### Records from a data source
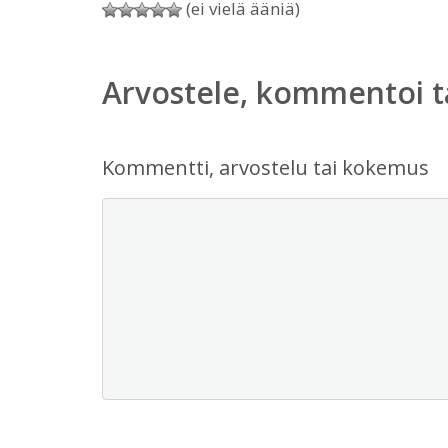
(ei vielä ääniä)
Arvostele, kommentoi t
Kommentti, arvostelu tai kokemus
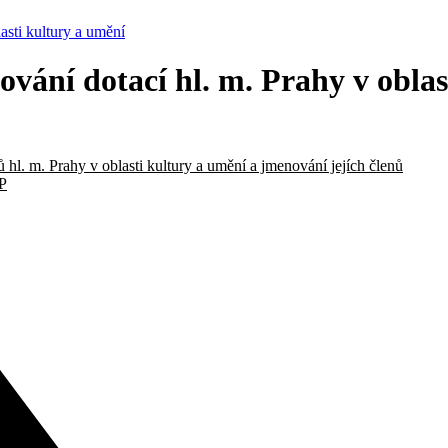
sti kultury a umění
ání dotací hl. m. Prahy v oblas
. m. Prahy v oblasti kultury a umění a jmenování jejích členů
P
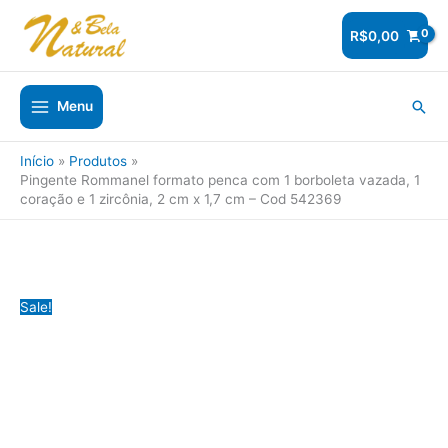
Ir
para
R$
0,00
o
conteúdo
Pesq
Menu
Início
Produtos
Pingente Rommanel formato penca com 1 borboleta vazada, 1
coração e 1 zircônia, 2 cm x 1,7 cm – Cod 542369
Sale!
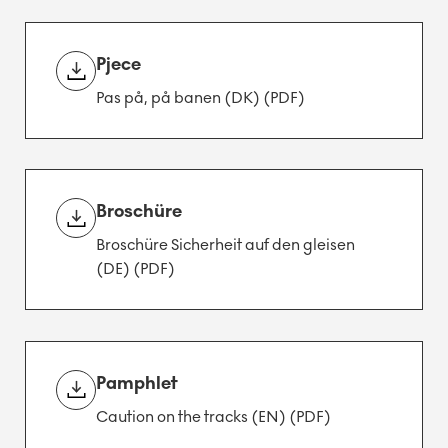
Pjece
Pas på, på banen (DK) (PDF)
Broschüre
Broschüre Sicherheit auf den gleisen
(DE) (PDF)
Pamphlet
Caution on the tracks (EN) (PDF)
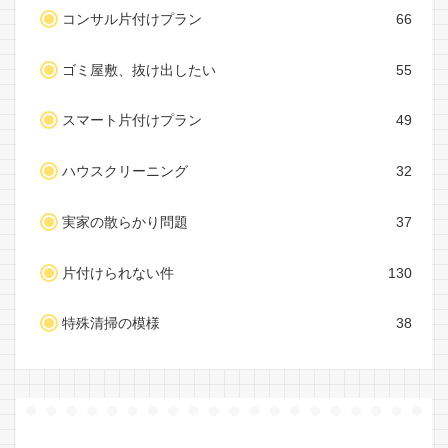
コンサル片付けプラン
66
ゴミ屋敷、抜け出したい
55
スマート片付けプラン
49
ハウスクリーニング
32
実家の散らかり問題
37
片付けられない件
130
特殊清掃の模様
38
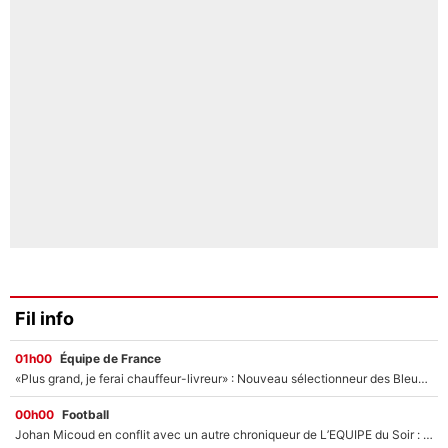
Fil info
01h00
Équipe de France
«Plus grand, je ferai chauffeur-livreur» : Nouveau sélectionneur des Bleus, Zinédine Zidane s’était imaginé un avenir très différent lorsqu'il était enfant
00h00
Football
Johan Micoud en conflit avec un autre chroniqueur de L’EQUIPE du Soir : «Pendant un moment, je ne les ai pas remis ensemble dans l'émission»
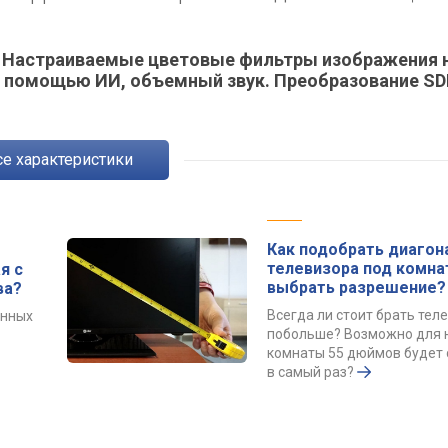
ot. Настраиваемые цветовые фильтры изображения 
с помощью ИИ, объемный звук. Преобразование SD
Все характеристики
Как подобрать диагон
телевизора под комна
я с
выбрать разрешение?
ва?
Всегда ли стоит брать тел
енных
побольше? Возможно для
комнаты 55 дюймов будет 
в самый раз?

--

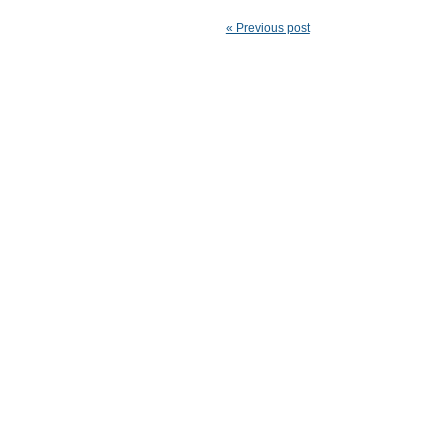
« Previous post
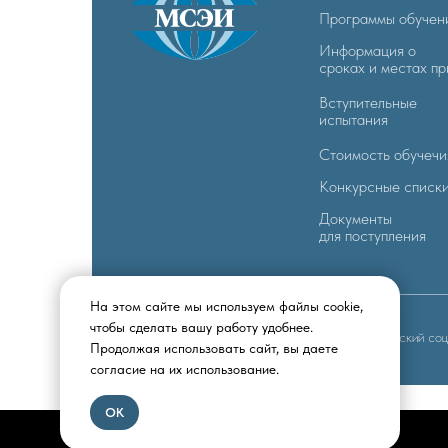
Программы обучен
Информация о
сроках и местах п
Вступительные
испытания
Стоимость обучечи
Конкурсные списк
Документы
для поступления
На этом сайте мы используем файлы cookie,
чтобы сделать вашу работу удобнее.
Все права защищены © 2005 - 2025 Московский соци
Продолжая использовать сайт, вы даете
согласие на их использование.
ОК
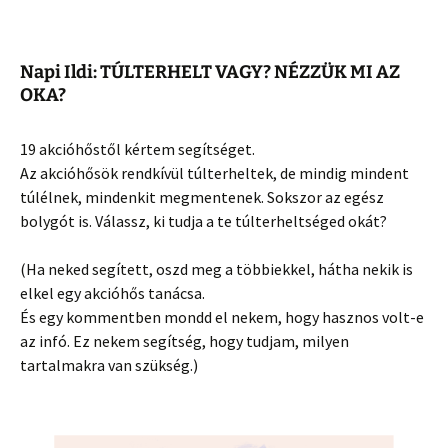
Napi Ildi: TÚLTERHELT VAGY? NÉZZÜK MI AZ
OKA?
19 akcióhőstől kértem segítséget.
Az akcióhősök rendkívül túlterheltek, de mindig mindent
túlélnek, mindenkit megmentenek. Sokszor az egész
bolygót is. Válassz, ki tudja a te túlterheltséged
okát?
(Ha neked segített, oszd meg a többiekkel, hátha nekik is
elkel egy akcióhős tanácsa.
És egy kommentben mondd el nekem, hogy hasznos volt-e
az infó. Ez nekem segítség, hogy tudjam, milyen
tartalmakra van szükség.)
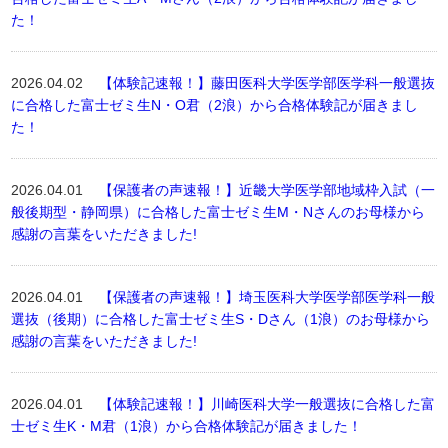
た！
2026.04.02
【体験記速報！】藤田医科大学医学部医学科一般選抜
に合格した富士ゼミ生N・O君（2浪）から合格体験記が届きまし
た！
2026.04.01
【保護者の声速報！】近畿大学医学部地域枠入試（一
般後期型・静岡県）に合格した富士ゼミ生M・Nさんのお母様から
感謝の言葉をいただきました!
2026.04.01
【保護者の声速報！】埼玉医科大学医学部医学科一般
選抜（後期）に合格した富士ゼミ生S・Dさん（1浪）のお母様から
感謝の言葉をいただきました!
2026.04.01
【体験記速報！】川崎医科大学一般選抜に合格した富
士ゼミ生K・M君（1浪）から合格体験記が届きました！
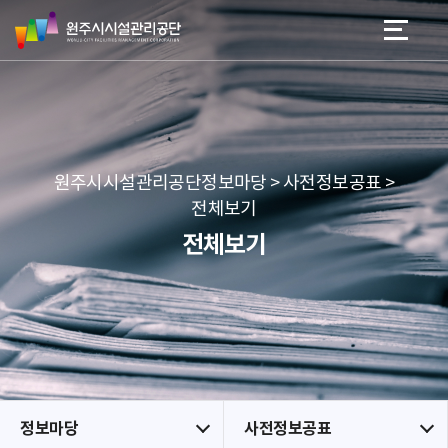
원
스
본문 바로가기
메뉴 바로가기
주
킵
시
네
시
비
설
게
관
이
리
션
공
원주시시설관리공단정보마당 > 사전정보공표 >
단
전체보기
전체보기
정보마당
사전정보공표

==

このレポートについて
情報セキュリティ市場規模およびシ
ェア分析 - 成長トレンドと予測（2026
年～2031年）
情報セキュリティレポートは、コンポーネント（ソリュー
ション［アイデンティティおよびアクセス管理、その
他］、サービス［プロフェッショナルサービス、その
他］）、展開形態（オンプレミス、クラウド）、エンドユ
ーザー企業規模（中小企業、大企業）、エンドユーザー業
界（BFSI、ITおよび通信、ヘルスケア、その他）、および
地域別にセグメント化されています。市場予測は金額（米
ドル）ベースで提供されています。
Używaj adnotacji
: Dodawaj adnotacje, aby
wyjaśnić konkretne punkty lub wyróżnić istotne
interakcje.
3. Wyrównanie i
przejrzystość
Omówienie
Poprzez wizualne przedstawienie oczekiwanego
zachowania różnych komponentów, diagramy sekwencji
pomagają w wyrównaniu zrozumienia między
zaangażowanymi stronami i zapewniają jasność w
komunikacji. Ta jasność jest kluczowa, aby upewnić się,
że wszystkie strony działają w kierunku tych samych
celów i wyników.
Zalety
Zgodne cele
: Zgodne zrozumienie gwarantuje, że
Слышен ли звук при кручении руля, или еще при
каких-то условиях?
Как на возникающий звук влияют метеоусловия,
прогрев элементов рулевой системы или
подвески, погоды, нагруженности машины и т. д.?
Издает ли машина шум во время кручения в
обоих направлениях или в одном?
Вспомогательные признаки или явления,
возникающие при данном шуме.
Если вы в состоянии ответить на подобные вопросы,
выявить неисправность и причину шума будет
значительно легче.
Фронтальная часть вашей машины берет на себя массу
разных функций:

### Aim of the task
Determine how many lines in the data include the word "будет". Answer with that number alone.

### Reply
2